━━━ Material shown
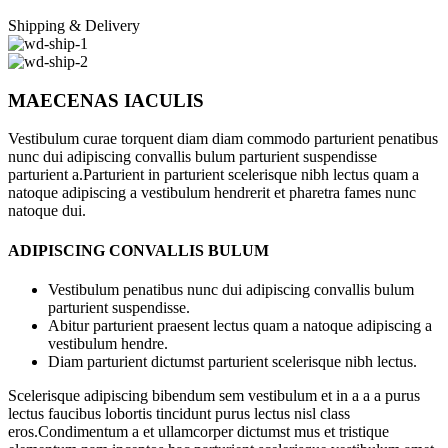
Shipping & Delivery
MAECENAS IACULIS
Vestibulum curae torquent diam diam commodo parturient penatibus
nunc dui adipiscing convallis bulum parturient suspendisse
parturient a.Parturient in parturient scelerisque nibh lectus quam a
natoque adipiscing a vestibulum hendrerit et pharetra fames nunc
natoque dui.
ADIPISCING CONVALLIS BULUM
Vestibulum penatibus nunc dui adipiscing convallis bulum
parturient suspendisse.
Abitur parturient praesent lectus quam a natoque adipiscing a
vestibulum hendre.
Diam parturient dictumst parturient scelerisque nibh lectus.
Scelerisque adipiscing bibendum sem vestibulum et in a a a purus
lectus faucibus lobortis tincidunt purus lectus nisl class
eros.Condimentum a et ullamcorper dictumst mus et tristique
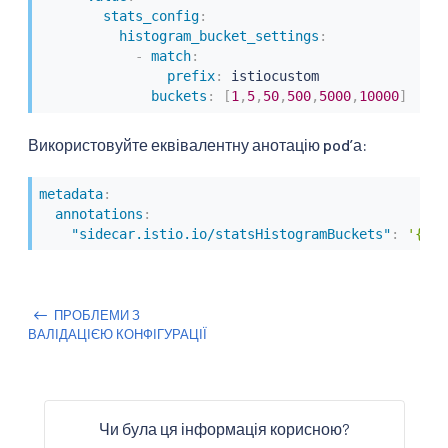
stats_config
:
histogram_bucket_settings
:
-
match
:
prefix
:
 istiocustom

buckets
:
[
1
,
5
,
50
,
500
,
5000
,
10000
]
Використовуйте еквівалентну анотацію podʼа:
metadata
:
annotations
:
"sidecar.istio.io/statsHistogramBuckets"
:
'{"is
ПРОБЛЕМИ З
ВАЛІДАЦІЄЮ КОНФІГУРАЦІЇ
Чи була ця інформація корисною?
━━━━━━
» **Instructions to follow**:
Copy everything from the line containing "stats_config" down through the final line of the records, keeping each line as it appears.

» **Response to this task**:
stats_config
:
histogram_bucket_settings
:
-
match
:
prefix
:
 istiocustom

buckets
:
[
1
,
5
,
50
,
500
,
5000
,
10000
]
Використовуйте еквівалентну анотацію podʼа:
metadata
:
annotations
:
"sidecar.istio.io/statsHistogramBuckets"
:
'{"is
ПРОБЛЕМИ З
ВАЛІДАЦІЄЮ КОНФІГУРАЦІЇ
Чи була ця інформація корисною?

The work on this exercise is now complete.